▸ **Goal**:
Reproduce the lines of the records from the one holding "collectors: Bro. G. Arsène" to the one holding "elevation (m): 1900", both included.

▸ **Records to use**:
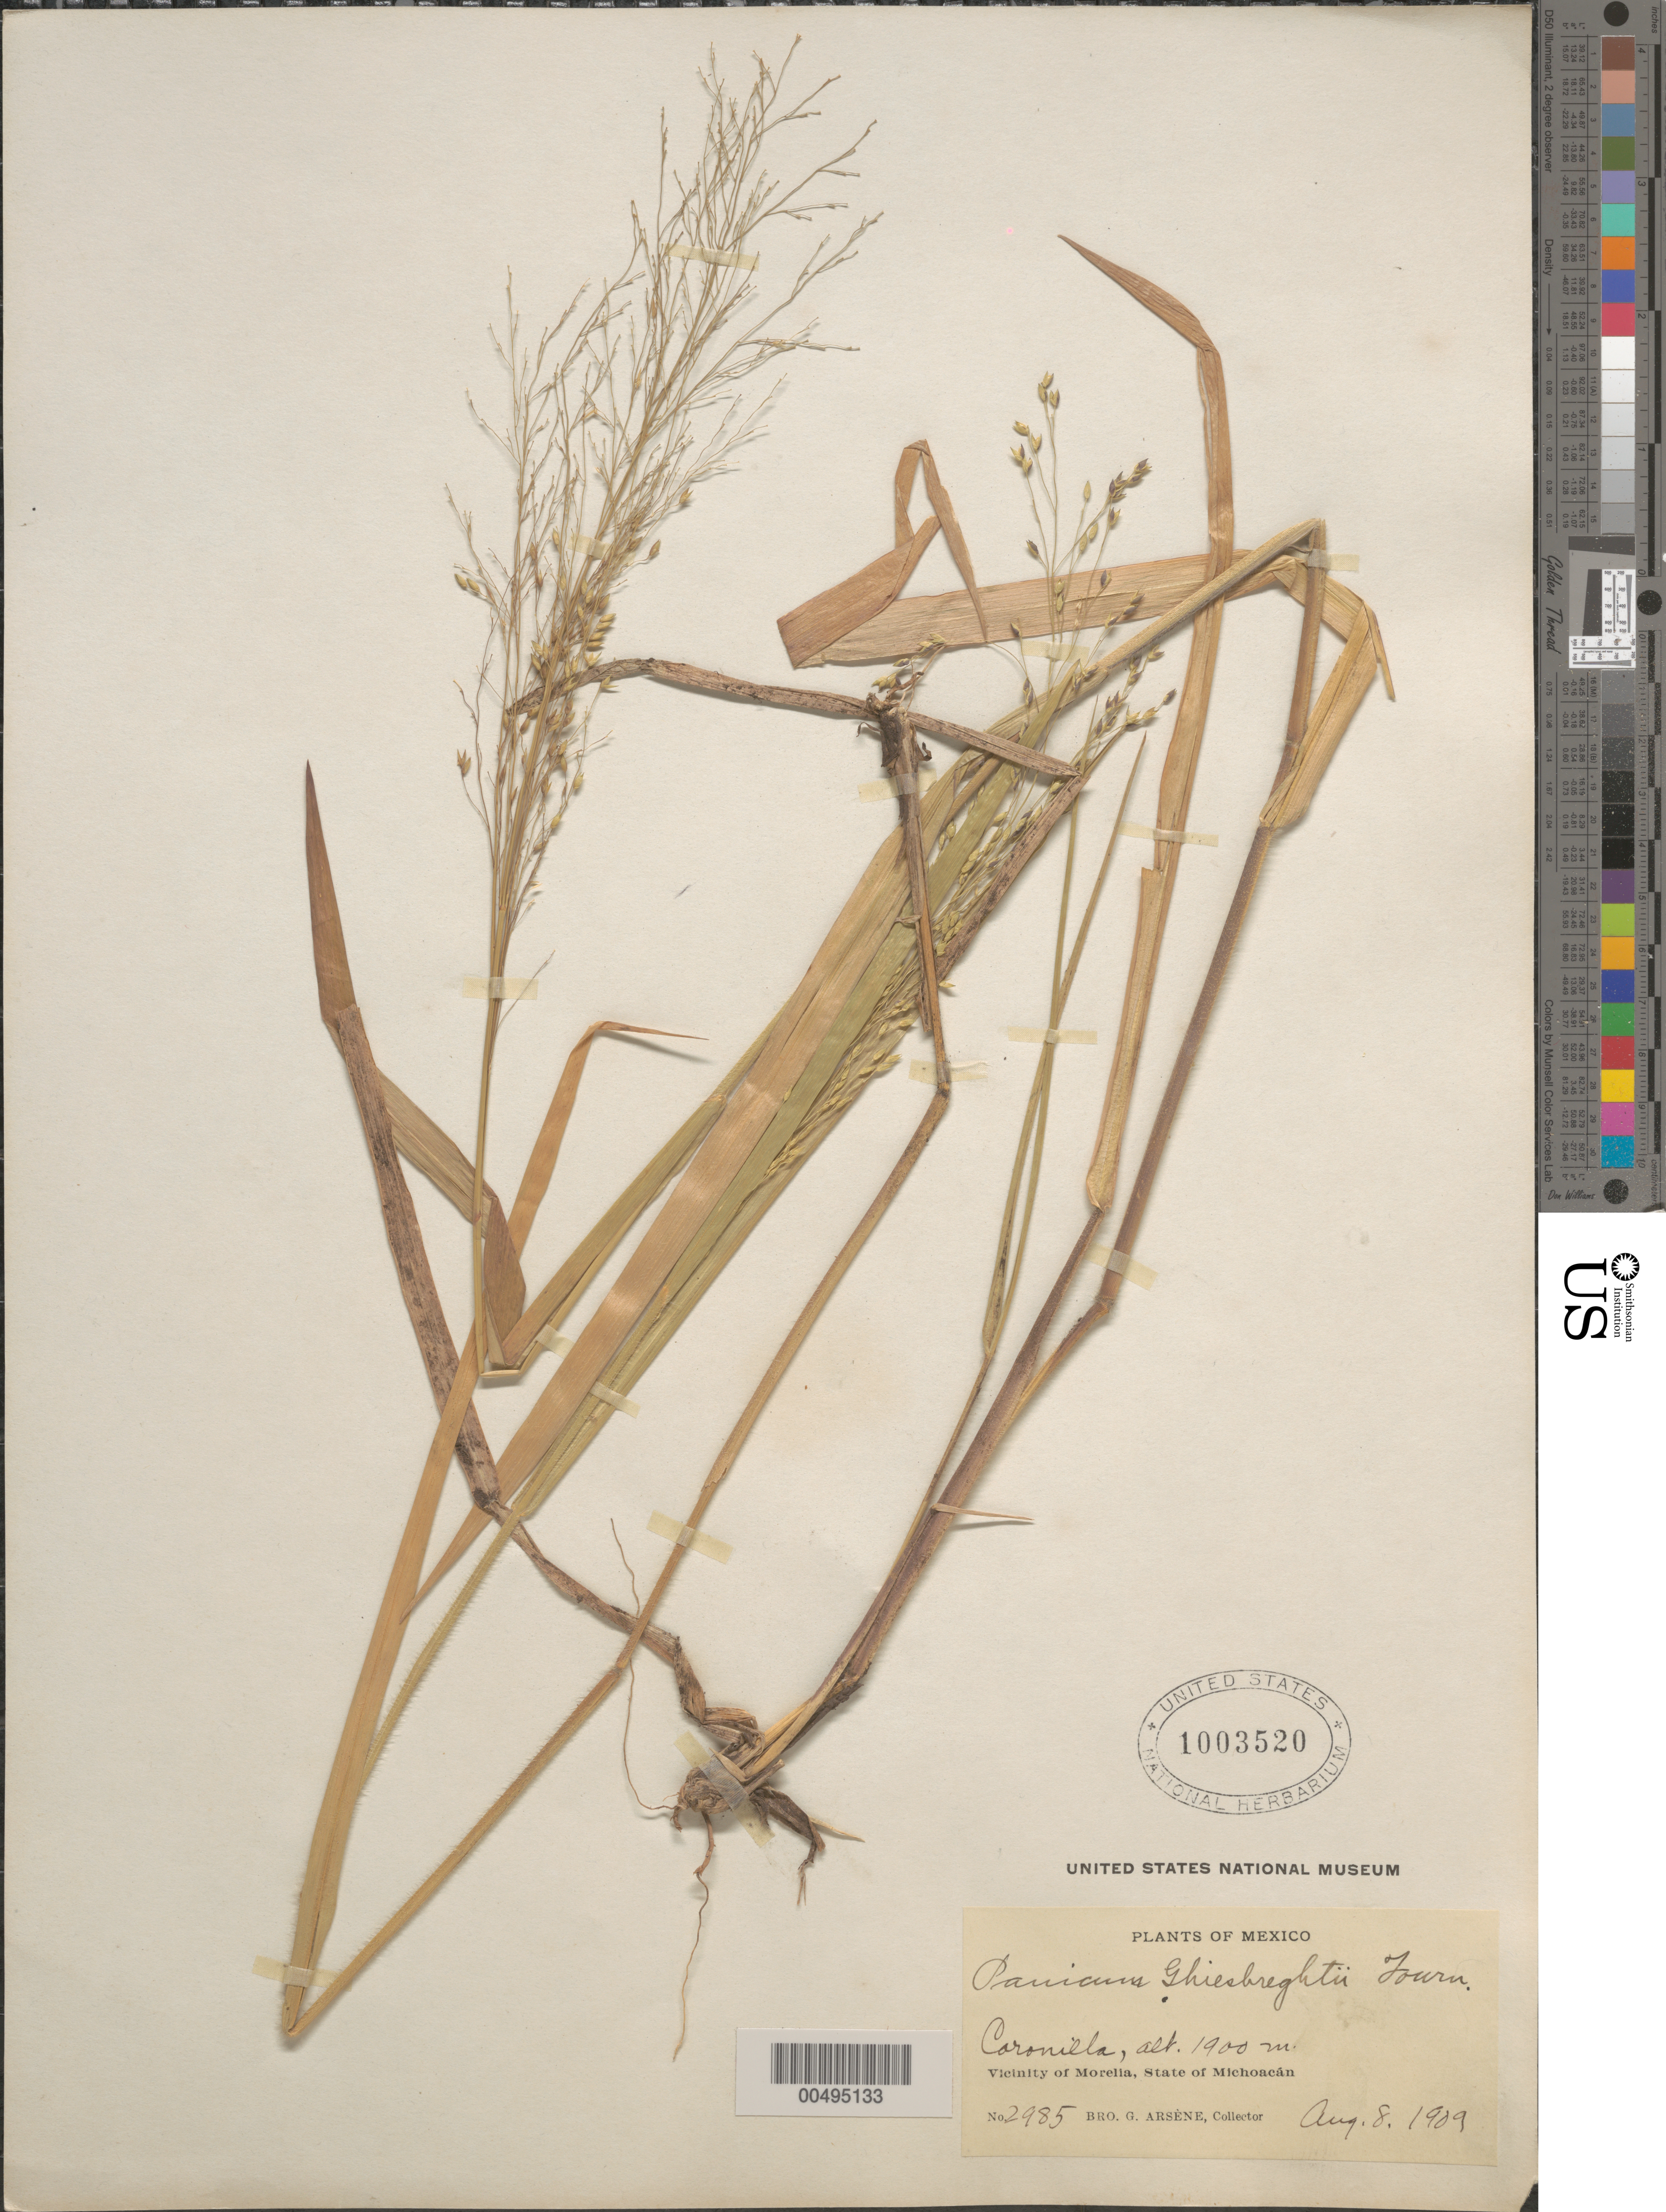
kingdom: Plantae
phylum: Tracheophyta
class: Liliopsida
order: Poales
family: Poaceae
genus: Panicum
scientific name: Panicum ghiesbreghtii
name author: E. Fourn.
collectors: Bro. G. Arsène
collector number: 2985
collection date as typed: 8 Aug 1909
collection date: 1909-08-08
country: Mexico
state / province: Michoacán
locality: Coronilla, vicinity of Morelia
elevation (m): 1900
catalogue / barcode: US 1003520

...

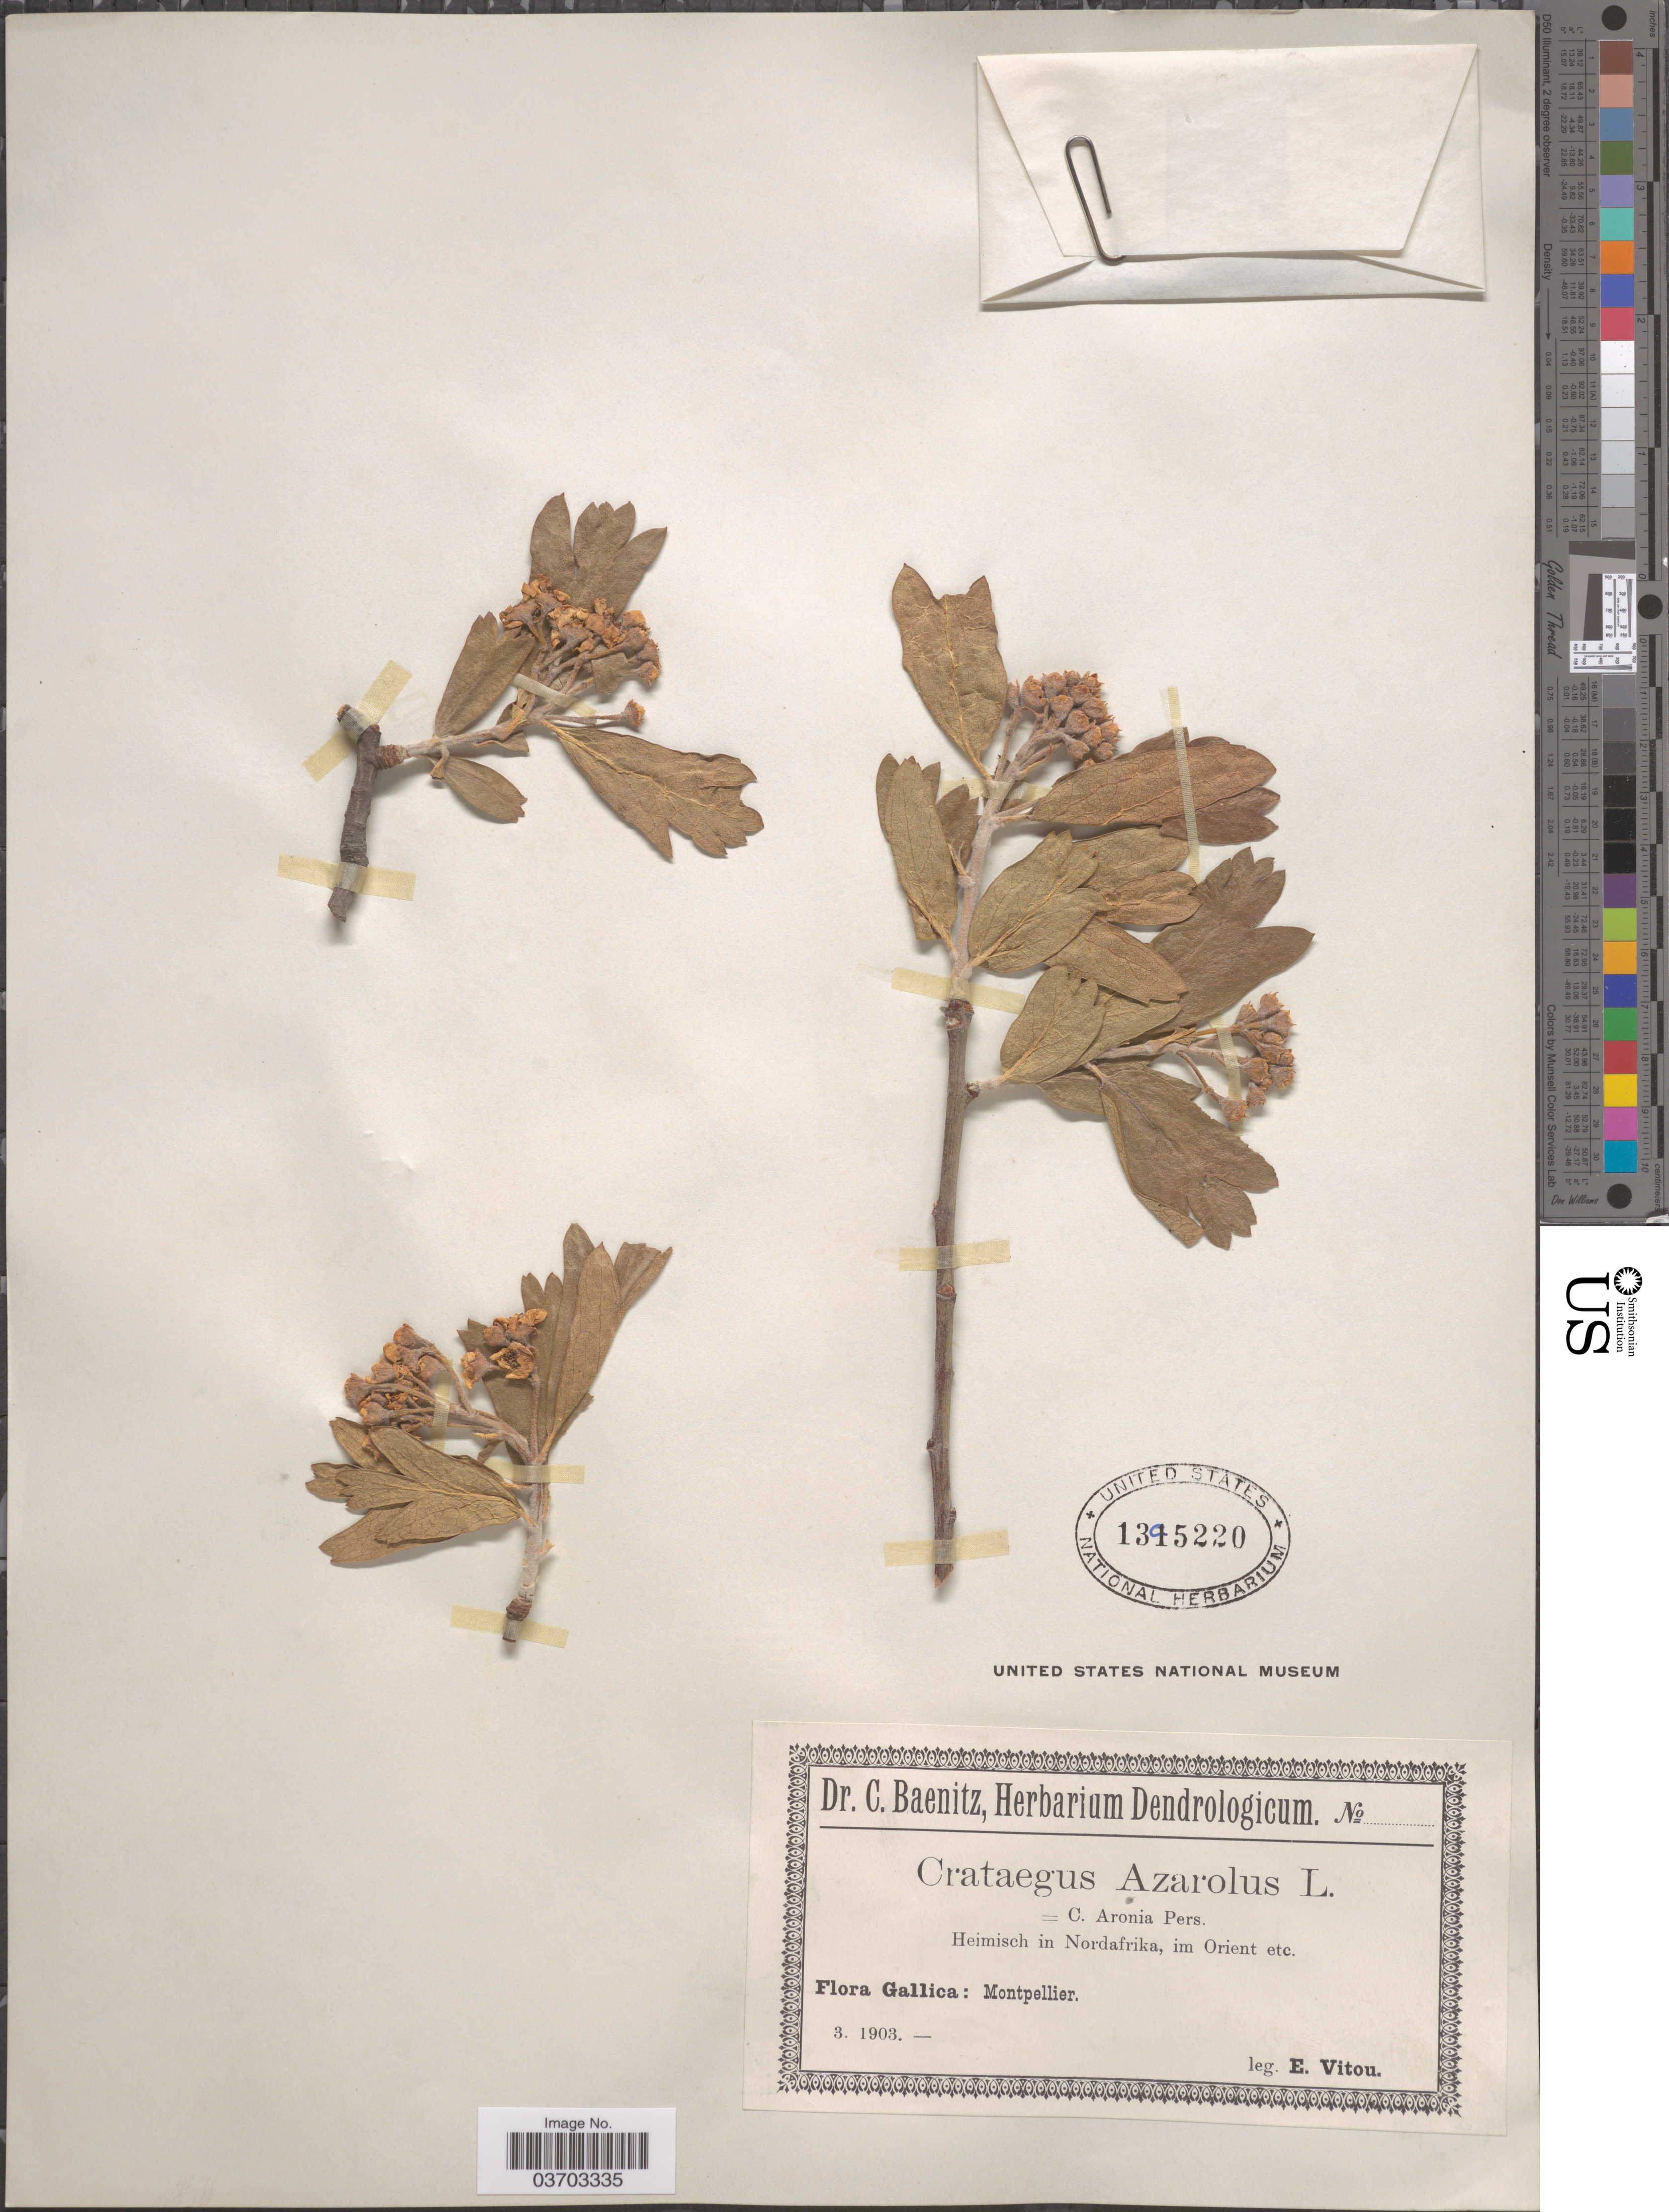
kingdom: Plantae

▸ **Solution for this task**:
collectors: Bro. G. Arsène
collector number: 2985
collection date as typed: 8 Aug 1909
collection date: 1909-08-08
country: Mexico
state / province: Michoacán
locality: Coronilla, vicinity of Morelia
elevation (m): 1900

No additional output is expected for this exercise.